= PROBLEM DESCRIPTION =
Pictures are to be left out. Copy exactly, and only, the lines from the start of the entries below to the line with "left front paw: (737, 1011)", both included.

= Saved data entries =
○ ○ ○ ○ ○

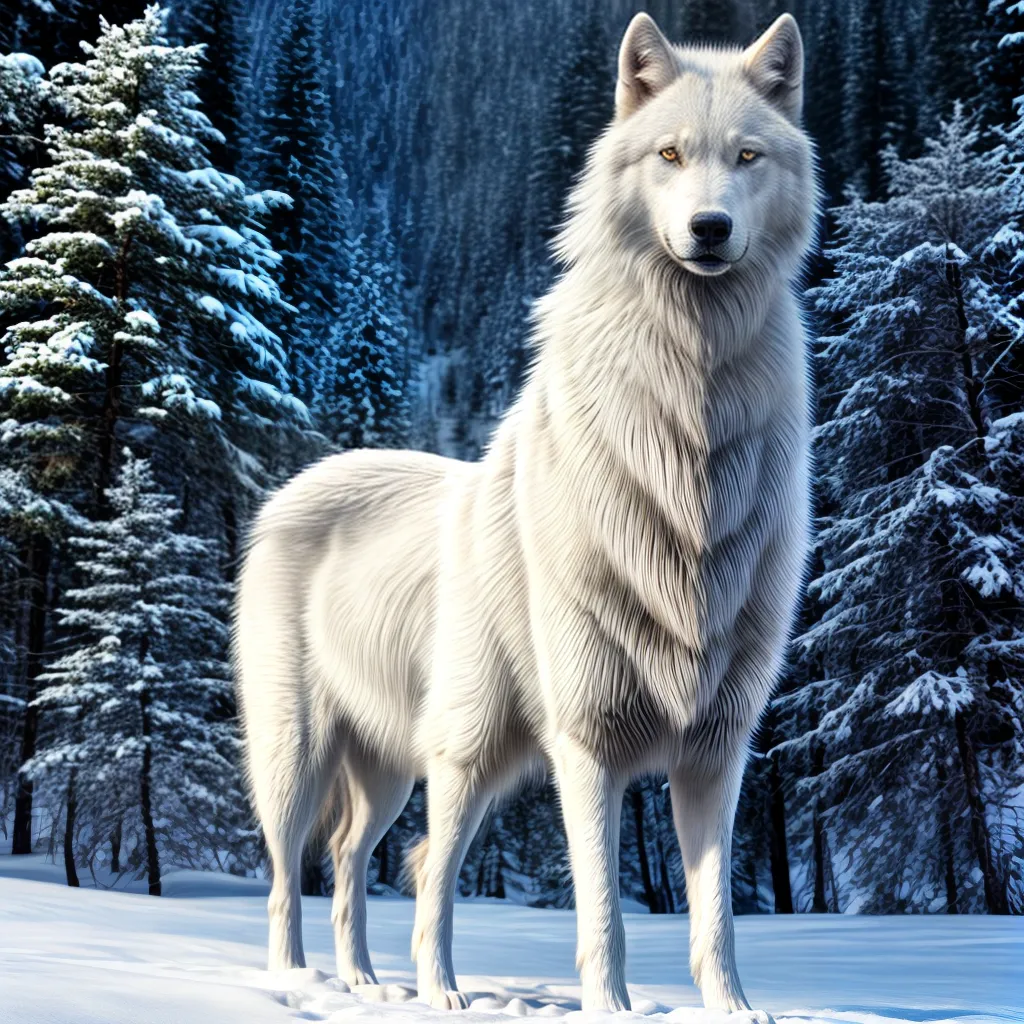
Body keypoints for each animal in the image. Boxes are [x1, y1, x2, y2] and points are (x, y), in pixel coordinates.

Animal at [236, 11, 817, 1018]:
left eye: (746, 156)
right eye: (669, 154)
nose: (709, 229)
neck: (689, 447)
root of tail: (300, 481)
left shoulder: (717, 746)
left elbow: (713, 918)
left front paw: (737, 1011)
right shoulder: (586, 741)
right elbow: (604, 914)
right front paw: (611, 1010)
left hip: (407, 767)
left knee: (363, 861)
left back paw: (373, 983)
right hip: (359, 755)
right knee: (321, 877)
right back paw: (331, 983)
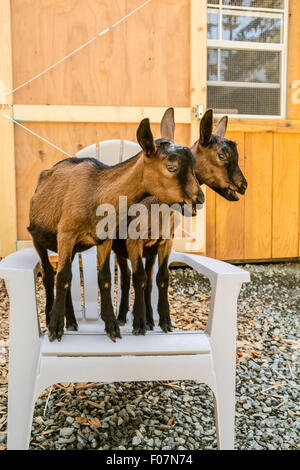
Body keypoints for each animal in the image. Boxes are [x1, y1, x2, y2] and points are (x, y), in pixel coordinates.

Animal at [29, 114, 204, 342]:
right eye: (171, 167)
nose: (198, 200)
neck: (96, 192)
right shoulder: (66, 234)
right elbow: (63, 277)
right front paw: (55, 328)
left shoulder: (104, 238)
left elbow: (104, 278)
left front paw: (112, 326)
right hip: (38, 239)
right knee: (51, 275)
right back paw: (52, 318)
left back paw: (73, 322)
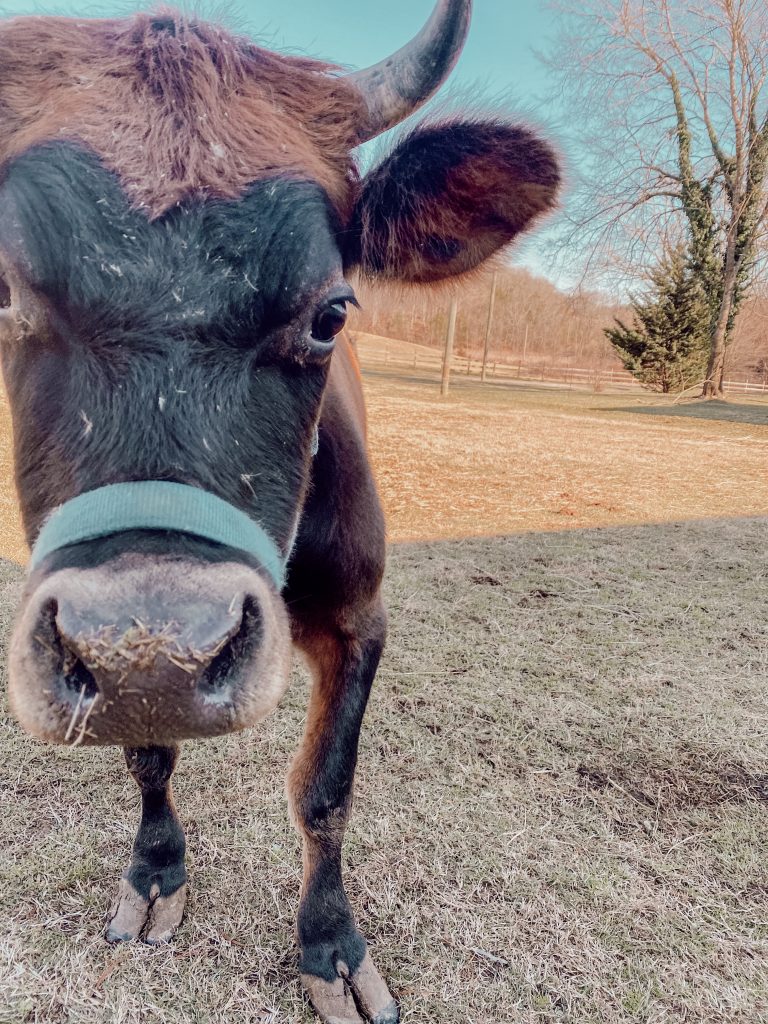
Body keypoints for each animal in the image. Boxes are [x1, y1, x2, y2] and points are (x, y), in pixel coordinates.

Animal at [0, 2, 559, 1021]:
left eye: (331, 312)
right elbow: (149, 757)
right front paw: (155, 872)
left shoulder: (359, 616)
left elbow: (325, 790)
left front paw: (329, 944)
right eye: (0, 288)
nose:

○ ○ ○ ○ ○

= SOLUTION TO THIS EXERCISE =
Body keypoints for each animal in the image. Boxes are [x1, y1, x2, y2] and points are (x, y), in pixel coordinates.

Animal at [236, 11, 817, 1018]:
left eye: (746, 156)
right eye: (669, 154)
nose: (709, 229)
neck: (689, 447)
root of tail: (300, 481)
left shoulder: (717, 746)
left elbow: (713, 918)
left front paw: (737, 1011)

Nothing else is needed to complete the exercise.